- [Work required]:
Rewrite the lines below with "overdrivenguitar" switched to "distortionguitar", keeping everything else the same.

- [Extracted entries]:
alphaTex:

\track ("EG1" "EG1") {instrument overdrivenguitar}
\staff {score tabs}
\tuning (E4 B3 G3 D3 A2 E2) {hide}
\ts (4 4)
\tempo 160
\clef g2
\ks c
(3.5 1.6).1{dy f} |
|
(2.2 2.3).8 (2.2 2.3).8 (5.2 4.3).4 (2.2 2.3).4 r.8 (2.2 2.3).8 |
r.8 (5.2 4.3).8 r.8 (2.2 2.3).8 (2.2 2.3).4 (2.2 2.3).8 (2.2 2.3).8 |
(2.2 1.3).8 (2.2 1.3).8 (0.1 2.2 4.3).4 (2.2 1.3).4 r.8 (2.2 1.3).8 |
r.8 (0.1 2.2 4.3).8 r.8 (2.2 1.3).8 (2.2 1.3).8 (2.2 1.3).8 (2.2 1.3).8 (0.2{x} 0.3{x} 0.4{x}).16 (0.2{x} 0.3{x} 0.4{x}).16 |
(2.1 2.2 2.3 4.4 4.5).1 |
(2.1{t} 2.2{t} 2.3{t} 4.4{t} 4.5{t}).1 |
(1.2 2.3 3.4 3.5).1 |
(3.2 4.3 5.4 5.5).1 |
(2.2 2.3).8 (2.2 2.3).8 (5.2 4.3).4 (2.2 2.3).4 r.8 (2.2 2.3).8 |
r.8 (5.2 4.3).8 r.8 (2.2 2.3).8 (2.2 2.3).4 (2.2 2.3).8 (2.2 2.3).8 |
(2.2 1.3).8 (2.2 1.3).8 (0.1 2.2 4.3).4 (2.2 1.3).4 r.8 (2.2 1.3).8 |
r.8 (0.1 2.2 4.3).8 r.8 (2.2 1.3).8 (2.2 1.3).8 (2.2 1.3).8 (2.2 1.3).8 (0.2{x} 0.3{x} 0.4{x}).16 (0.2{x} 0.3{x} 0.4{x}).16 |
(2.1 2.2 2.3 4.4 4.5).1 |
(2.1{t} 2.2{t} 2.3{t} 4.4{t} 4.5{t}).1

- [Answer to the exercise]:
alphaTex:

\track ("EG1" "EG1") {instrument distortionguitar}
\staff {score tabs}
\tuning (E4 B3 G3 D3 A2 E2) {hide}
\ts (4 4)
\tempo 160
\clef g2
\ks c
(3.5 1.6).1{dy f} |
|
(2.2 2.3).8 (2.2 2.3).8 (5.2 4.3).4 (2.2 2.3).4 r.8 (2.2 2.3).8 |
r.8 (5.2 4.3).8 r.8 (2.2 2.3).8 (2.2 2.3).4 (2.2 2.3).8 (2.2 2.3).8 |
(2.2 1.3).8 (2.2 1.3).8 (0.1 2.2 4.3).4 (2.2 1.3).4 r.8 (2.2 1.3).8 |
r.8 (0.1 2.2 4.3).8 r.8 (2.2 1.3).8 (2.2 1.3).8 (2.2 1.3).8 (2.2 1.3).8 (0.2{x} 0.3{x} 0.4{x}).16 (0.2{x} 0.3{x} 0.4{x}).16 |
(2.1 2.2 2.3 4.4 4.5).1 |
(2.1{t} 2.2{t} 2.3{t} 4.4{t} 4.5{t}).1 |
(1.2 2.3 3.4 3.5).1 |
(3.2 4.3 5.4 5.5).1 |
(2.2 2.3).8 (2.2 2.3).8 (5.2 4.3).4 (2.2 2.3).4 r.8 (2.2 2.3).8 |
r.8 (5.2 4.3).8 r.8 (2.2 2.3).8 (2.2 2.3).4 (2.2 2.3).8 (2.2 2.3).8 |
(2.2 1.3).8 (2.2 1.3).8 (0.1 2.2 4.3).4 (2.2 1.3).4 r.8 (2.2 1.3).8 |
r.8 (0.1 2.2 4.3).8 r.8 (2.2 1.3).8 (2.2 1.3).8 (2.2 1.3).8 (2.2 1.3).8 (0.2{x} 0.3{x} 0.4{x}).16 (0.2{x} 0.3{x} 0.4{x}).16 |
(2.1 2.2 2.3 4.4 4.5).1 |
(2.1{t} 2.2{t} 2.3{t} 4.4{t} 4.5{t}).1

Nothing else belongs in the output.